David Schraub: The scholarship that comes out of English departments has a bit of reputation in terms of how it is written: really dense, obscure, jargon-laden -- what I would simply call terrible writing (irrespective of the merit of the underlying ideas). Why is that? And why in English departments, of all places, does awful writing seem to find a redoubt? (Or is this an unfair stereotype?)
Sunny Yang: I think this is a bit of an unfair stereotype now; I think there was definitely a moment when critical theory was all the rage and you had all this awful, dense writing. Obviously, this is program-specific; Penn tends to be very historicist and Marxist, so you have--I think!--way clearer writers. And in more recent years (perhaps with the tanking of the market?), you have more and more English PhDs trying to write for popular forums—Los Angeles Review of Books or Public Books.
David Schraub: I think that's a heartening development, and it's possible this stereotype is out of date.
Sunny Yang: Yeah, I think the newer generation is way more conscious about needing to write more clearly, especially since many of them end up writing for public venues.
David Schraub: I've dipped a toe into the freelancing life recently -- it's not bad. Definitely recommend.
Sunny Yang: How did you get started? I always wonder about this. Did you have connections?
David Schraub: Well, I've had the blog for over a decade now, so I've had a web presence that at least a few people knew about. One of the editors of Tablet Magazine (a Jewish periodical) took a shining to my work and has tossed me some gigs. Most of my popular writing is trying to situate anti-Semitism inside progressive understandings of oppression analysis. Which -- and given your research interests I'm very interested to hear your thoughts on this -- is I think a massively important and underserved area of discussion. There is, right now, an extraordinarily deep sense of alienation felt by large swaths of the Jewish community vis-a-vis this branch of academia, and it is just devastating.
Sunny Yang: I think that's definitely an interesting issue and I wonder how that alienation can be reconciled. Unfortunately this issue is just way out of my area of expertise, but obviously these issues won't be going away soon and there needs to be more conversation about it.
David Schraub: I think that's a fair response. But it isn't it in some ways reflective that one of your areas of expertise includes "ethnic literature" generally, and yet the way academic lines are drawn "Jewish" issues are seen as external rather than internal?
Sunny Yang: So this is actually a generational thing; and broadly speaking "Jewish literature" (along with early Irish and Italian American literature) is considered ethnic literature. But my intuition is also that funding structures shape how departments/programs are set up. So for example, Penn doesn't have an ethnic studies program or department (in fact you mostly only see those on the West Coast), but there is the Katz Center for Advanced Judaic Studies at Penn. In other words, I take your point about the general separation of Jewish literature and ethnic literature as it's commonly understood today. But I wonder if part of that comes from how universities and hiring lines have been set up.
David Schraub: It's possible, although I do have some familiarity with the genealogy of these departments emerging and I know that Judaic Studies has never really been viewed as part of the "ethnic studies" pantheon. Now, there is a more prosaic point to be said here, which is that people are allowed to be interested in what they're interested in, and I don't think that everyone (or everyone doing "ethnic studies" or "ethnic literature") has to be thinking about Jews all the itme or even a significant part of the time.

**Prompt 1:**
Name every publication mentioned in the conversation about writing in English departments.
**Prompt 2:**
In the conversation about writing in English departments, where does Sunny Yang say ethnic studies programs or departments are mostly found?

**Given information:**

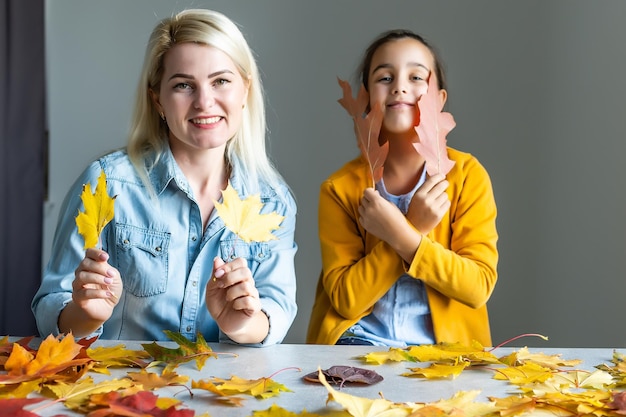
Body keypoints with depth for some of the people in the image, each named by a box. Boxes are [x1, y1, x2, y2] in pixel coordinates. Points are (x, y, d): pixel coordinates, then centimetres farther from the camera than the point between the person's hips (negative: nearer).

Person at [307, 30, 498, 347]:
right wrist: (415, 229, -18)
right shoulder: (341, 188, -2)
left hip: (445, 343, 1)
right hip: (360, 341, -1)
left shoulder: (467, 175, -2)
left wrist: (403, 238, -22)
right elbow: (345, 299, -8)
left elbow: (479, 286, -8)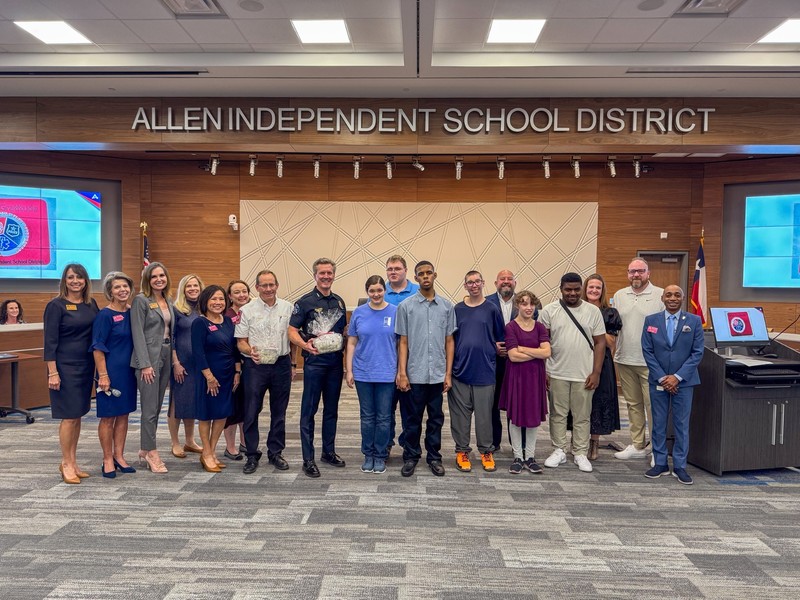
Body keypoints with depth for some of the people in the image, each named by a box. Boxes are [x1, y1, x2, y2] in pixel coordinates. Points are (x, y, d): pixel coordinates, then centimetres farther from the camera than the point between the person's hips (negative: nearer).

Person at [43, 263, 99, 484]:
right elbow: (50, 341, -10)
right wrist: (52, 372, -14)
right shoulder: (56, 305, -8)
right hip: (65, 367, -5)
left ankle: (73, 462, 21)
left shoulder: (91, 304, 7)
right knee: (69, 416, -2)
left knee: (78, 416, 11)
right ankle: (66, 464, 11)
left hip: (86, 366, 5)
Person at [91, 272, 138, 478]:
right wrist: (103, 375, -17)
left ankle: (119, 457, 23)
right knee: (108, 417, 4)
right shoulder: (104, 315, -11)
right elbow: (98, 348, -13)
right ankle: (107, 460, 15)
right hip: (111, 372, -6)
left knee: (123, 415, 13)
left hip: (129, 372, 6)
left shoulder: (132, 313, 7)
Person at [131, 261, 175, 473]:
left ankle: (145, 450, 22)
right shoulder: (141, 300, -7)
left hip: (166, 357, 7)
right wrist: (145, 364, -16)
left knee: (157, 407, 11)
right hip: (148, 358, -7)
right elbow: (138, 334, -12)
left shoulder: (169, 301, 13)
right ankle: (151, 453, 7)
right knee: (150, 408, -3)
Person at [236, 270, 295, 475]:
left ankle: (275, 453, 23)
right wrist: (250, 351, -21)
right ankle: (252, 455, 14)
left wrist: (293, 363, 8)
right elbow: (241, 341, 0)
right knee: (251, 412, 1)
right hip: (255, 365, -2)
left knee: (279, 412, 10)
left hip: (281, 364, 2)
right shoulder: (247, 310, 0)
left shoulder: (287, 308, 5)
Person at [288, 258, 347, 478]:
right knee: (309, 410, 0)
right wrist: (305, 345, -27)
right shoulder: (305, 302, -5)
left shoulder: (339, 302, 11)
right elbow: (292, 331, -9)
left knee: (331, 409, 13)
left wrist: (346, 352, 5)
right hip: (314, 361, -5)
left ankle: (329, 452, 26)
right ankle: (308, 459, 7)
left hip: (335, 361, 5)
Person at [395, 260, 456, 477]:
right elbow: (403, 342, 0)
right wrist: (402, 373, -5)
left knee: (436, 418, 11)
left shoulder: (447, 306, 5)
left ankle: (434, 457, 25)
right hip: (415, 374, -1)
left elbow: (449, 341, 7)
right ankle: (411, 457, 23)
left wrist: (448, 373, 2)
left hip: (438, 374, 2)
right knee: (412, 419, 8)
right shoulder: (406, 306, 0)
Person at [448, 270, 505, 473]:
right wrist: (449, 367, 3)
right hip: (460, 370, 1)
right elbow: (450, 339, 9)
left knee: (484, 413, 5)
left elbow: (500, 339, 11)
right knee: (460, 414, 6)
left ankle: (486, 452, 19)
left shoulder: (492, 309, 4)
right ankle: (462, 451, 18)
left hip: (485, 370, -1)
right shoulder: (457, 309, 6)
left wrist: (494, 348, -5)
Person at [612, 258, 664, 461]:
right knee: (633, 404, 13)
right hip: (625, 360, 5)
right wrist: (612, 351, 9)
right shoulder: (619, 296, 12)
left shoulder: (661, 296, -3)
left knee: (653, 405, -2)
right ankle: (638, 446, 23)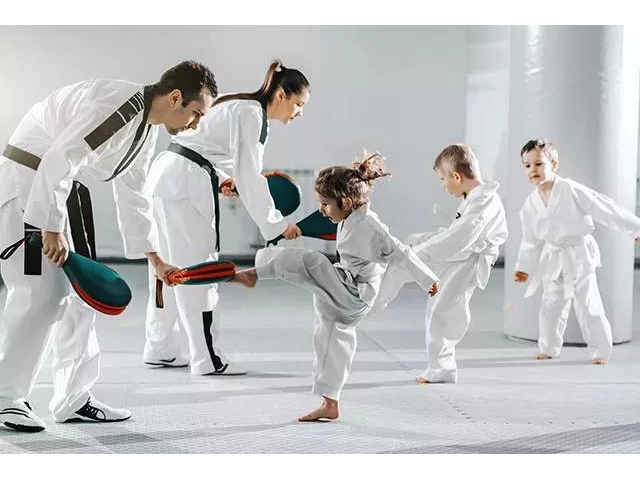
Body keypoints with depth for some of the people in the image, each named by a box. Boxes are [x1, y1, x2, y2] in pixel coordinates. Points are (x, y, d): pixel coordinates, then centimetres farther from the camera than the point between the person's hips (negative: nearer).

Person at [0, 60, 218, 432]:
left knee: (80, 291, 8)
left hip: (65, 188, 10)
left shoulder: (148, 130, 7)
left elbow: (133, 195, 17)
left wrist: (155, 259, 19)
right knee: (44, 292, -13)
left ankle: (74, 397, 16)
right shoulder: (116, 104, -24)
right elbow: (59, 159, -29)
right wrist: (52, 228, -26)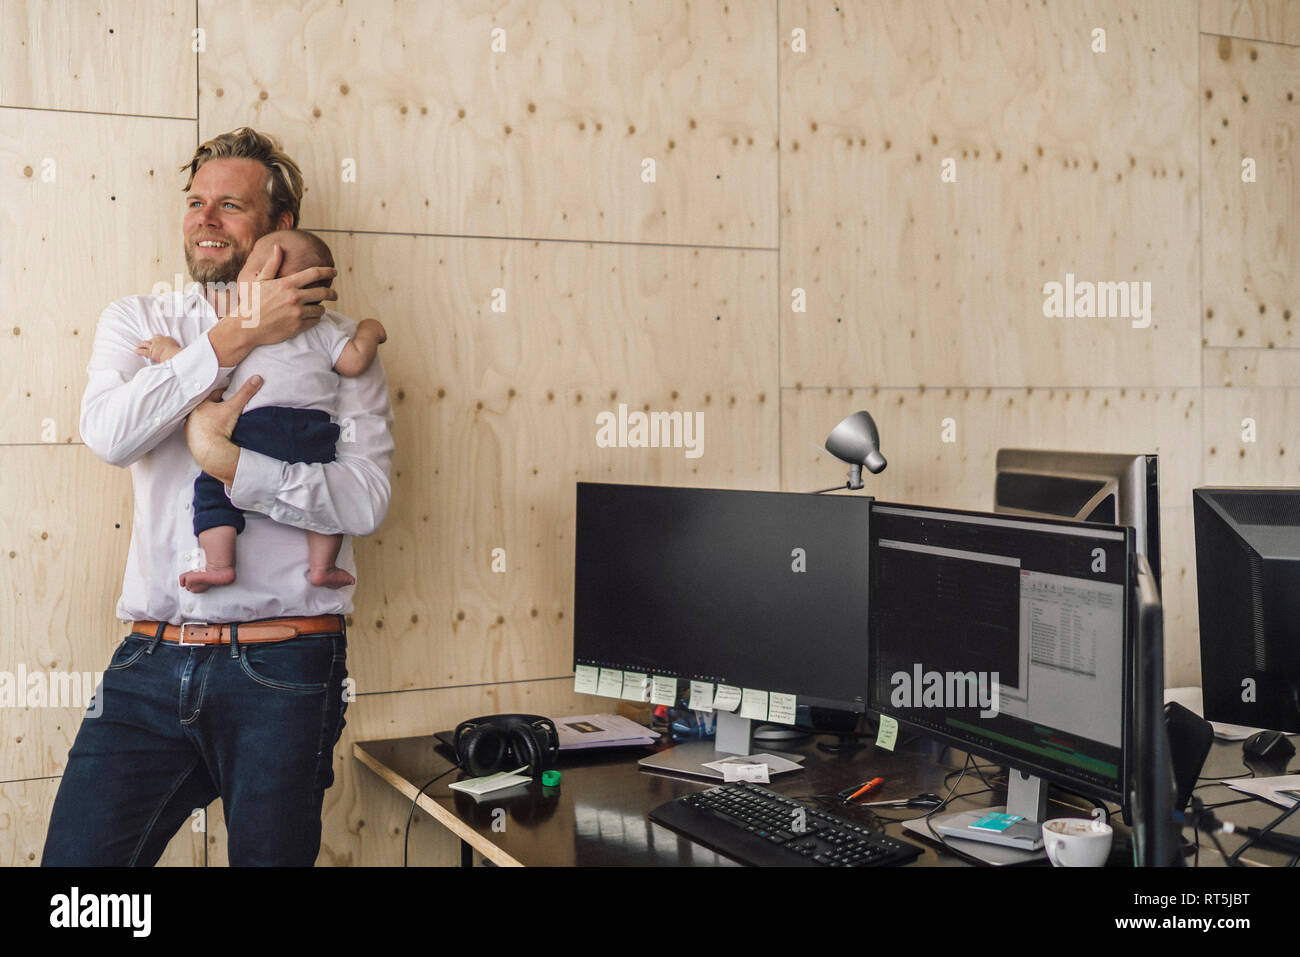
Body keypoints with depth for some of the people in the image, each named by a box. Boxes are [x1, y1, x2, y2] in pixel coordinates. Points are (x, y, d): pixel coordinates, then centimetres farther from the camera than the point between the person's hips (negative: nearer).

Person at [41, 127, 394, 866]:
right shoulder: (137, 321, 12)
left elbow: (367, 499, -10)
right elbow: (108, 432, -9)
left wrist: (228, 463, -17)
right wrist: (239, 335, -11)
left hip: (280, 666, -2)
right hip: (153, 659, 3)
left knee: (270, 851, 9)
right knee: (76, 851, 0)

**Expected answer 1:**
Los Angeles Review of Books
Public Books
Tablet Magazine

**Expected answer 2:**
On the West Coast.